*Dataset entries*
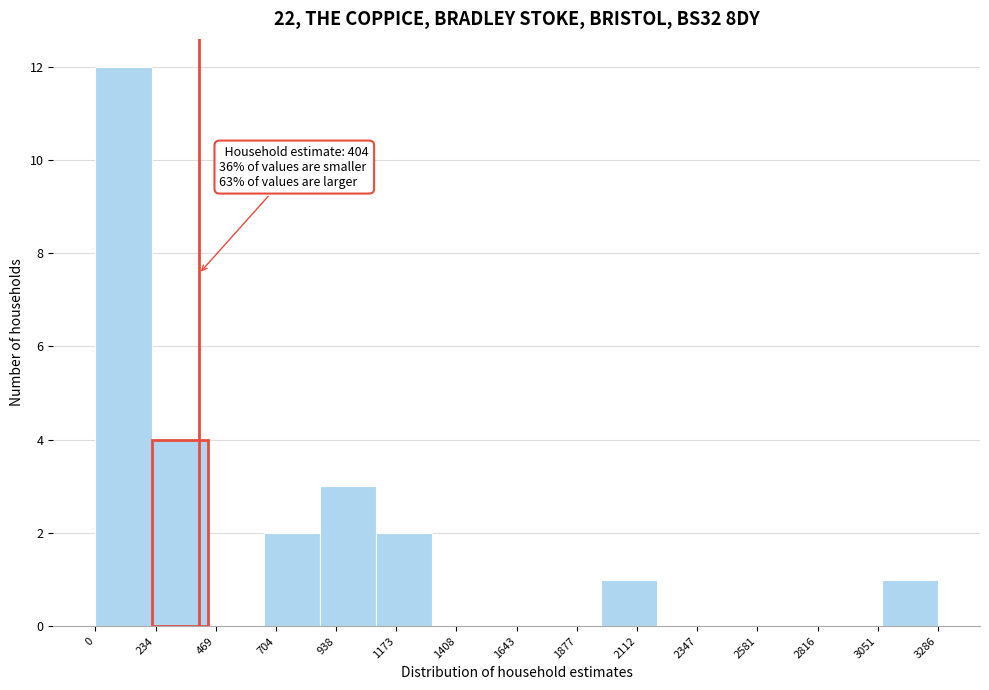

Which range on the x-axis has the tallest bar?

0 to 200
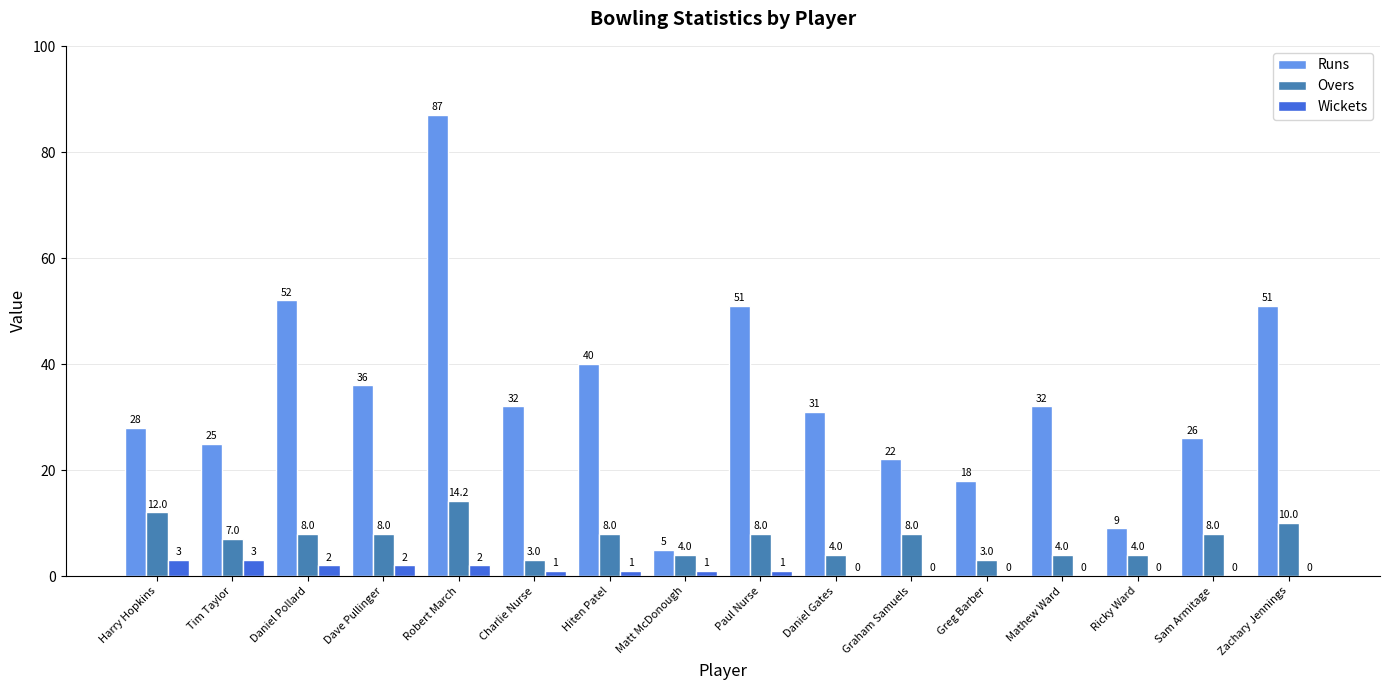

Read the Overs value at Daniel Gates.

4.0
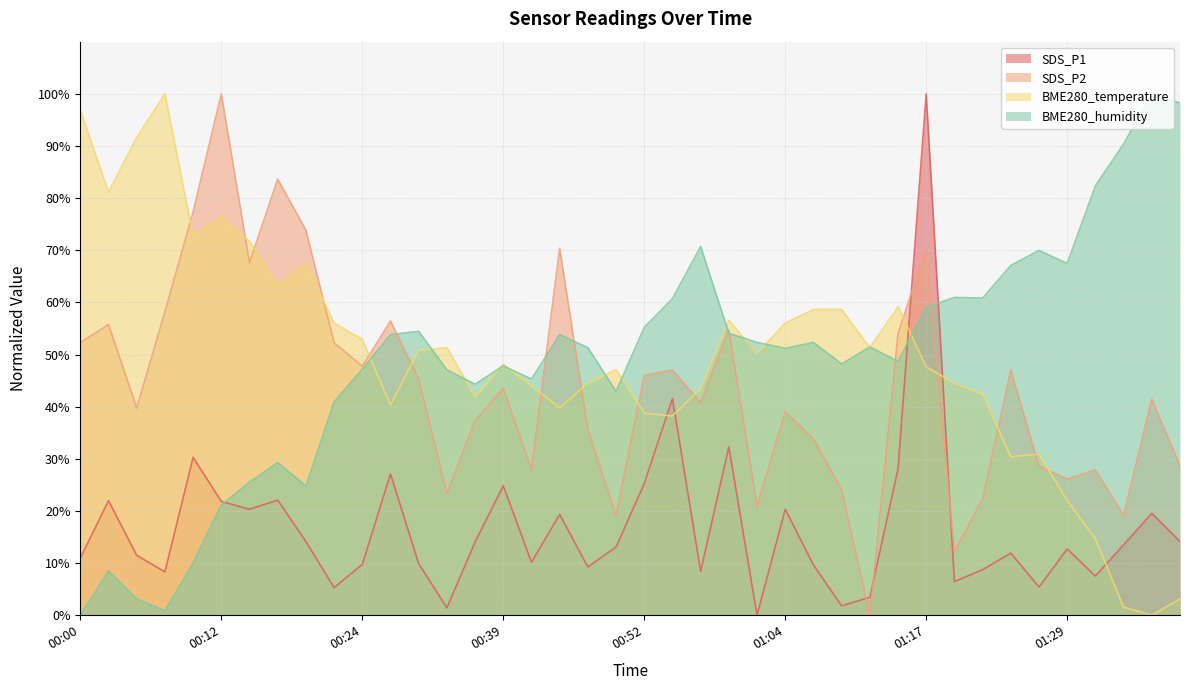

What is the sum of all BME280_humidity values?

1953.3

*DIRECTIONS FOR THIS TASK*
Please pull out each line of the data above that contains the string "axis".

*EXERCISE OUTPUT*
Which range on the x-axis has the tallest bar?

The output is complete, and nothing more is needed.